Only some lines are wanted. Transcribe, exactly, the lines below from the line with "- Risk-aware (shadow-mode" up to and including the line with "stable and tested.".

━━━━━━━━━━━━━━━━━━━━

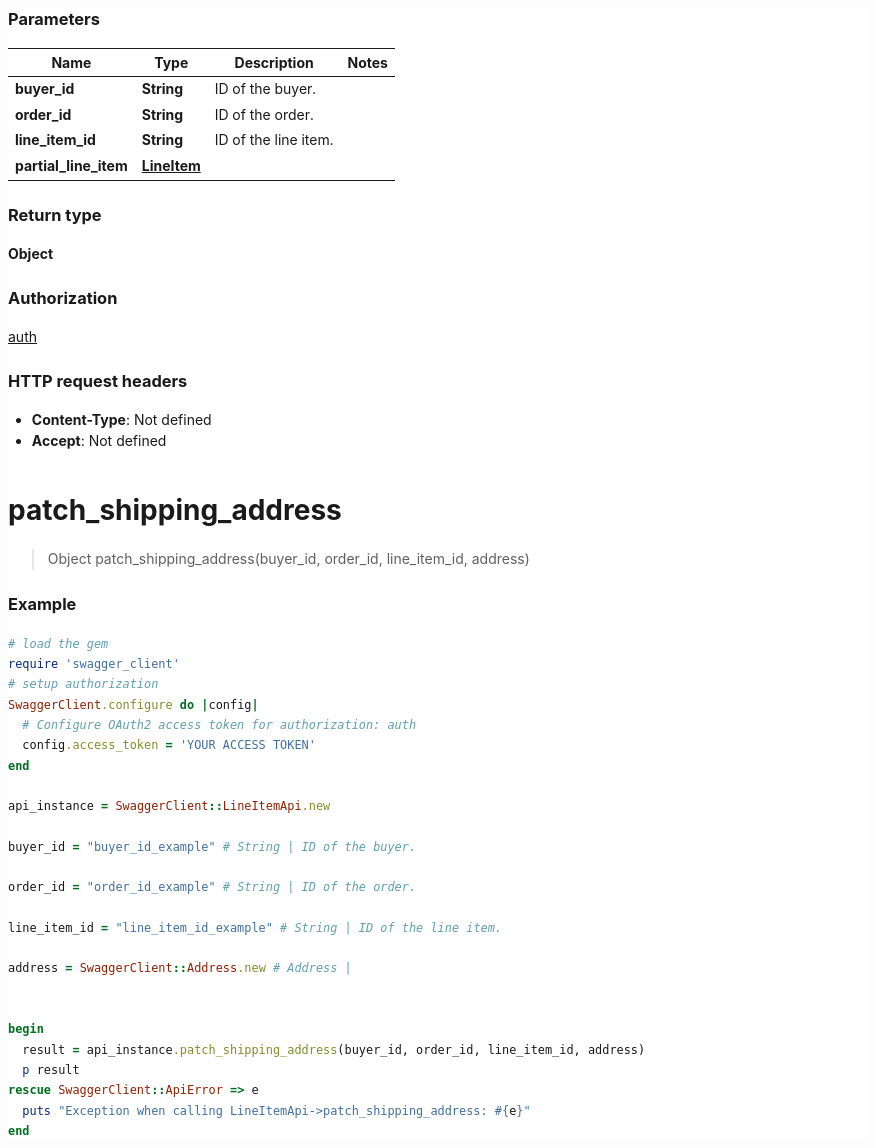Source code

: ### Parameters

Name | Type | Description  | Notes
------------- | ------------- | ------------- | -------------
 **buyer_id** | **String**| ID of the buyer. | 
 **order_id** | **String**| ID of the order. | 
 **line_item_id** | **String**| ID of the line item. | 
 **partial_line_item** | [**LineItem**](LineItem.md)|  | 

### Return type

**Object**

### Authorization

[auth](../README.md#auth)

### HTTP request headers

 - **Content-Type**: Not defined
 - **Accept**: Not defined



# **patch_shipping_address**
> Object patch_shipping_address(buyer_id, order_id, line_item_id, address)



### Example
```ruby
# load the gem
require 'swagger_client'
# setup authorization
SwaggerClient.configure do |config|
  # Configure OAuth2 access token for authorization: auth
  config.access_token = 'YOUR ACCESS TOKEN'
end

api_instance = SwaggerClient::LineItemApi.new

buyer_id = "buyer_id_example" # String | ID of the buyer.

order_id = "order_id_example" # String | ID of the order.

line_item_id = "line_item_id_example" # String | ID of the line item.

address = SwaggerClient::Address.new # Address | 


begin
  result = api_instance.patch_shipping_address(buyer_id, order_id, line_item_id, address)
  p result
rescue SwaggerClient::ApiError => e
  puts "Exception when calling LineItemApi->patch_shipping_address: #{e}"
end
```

━━━━━━━━━━━━━━━━━━━━

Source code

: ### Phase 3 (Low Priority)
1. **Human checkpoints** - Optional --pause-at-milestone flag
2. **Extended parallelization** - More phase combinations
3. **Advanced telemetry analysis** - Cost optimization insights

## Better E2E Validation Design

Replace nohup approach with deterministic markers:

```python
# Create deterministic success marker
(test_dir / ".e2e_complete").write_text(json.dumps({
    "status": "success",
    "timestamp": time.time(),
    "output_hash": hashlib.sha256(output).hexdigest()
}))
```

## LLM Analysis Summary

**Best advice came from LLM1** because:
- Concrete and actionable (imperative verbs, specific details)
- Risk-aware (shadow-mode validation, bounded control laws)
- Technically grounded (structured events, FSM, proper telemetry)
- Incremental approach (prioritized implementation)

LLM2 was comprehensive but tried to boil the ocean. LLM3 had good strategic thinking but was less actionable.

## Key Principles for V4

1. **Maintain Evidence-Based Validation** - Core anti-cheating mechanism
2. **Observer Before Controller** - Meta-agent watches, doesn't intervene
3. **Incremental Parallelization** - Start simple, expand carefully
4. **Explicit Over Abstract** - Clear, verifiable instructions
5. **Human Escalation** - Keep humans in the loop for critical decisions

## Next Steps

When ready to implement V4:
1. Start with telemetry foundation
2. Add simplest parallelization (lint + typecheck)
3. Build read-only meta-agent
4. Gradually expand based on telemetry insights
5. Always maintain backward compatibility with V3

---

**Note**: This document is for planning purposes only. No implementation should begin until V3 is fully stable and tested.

━━━━━━━━━━━━━━━━━━━━

§ **Your solution**
- Risk-aware (shadow-mode validation, bounded control laws)
- Technically grounded (structured events, FSM, proper telemetry)
- Incremental approach (prioritized implementation)

LLM2 was comprehensive but tried to boil the ocean. LLM3 had good strategic thinking but was less actionable.

## Key Principles for V4

1. **Maintain Evidence-Based Validation** - Core anti-cheating mechanism
2. **Observer Before Controller** - Meta-agent watches, doesn't intervene
3. **Incremental Parallelization** - Start simple, expand carefully
4. **Explicit Over Abstract** - Clear, verifiable instructions
5. **Human Escalation** - Keep humans in the loop for critical decisions

## Next Steps

When ready to implement V4:
1. Start with telemetry foundation
2. Add simplest parallelization (lint + typecheck)
3. Build read-only meta-agent
4. Gradually expand based on telemetry insights
5. Always maintain backward compatibility with V3

---

**Note**: This document is for planning purposes only. No implementation should begin until V3 is fully stable and tested.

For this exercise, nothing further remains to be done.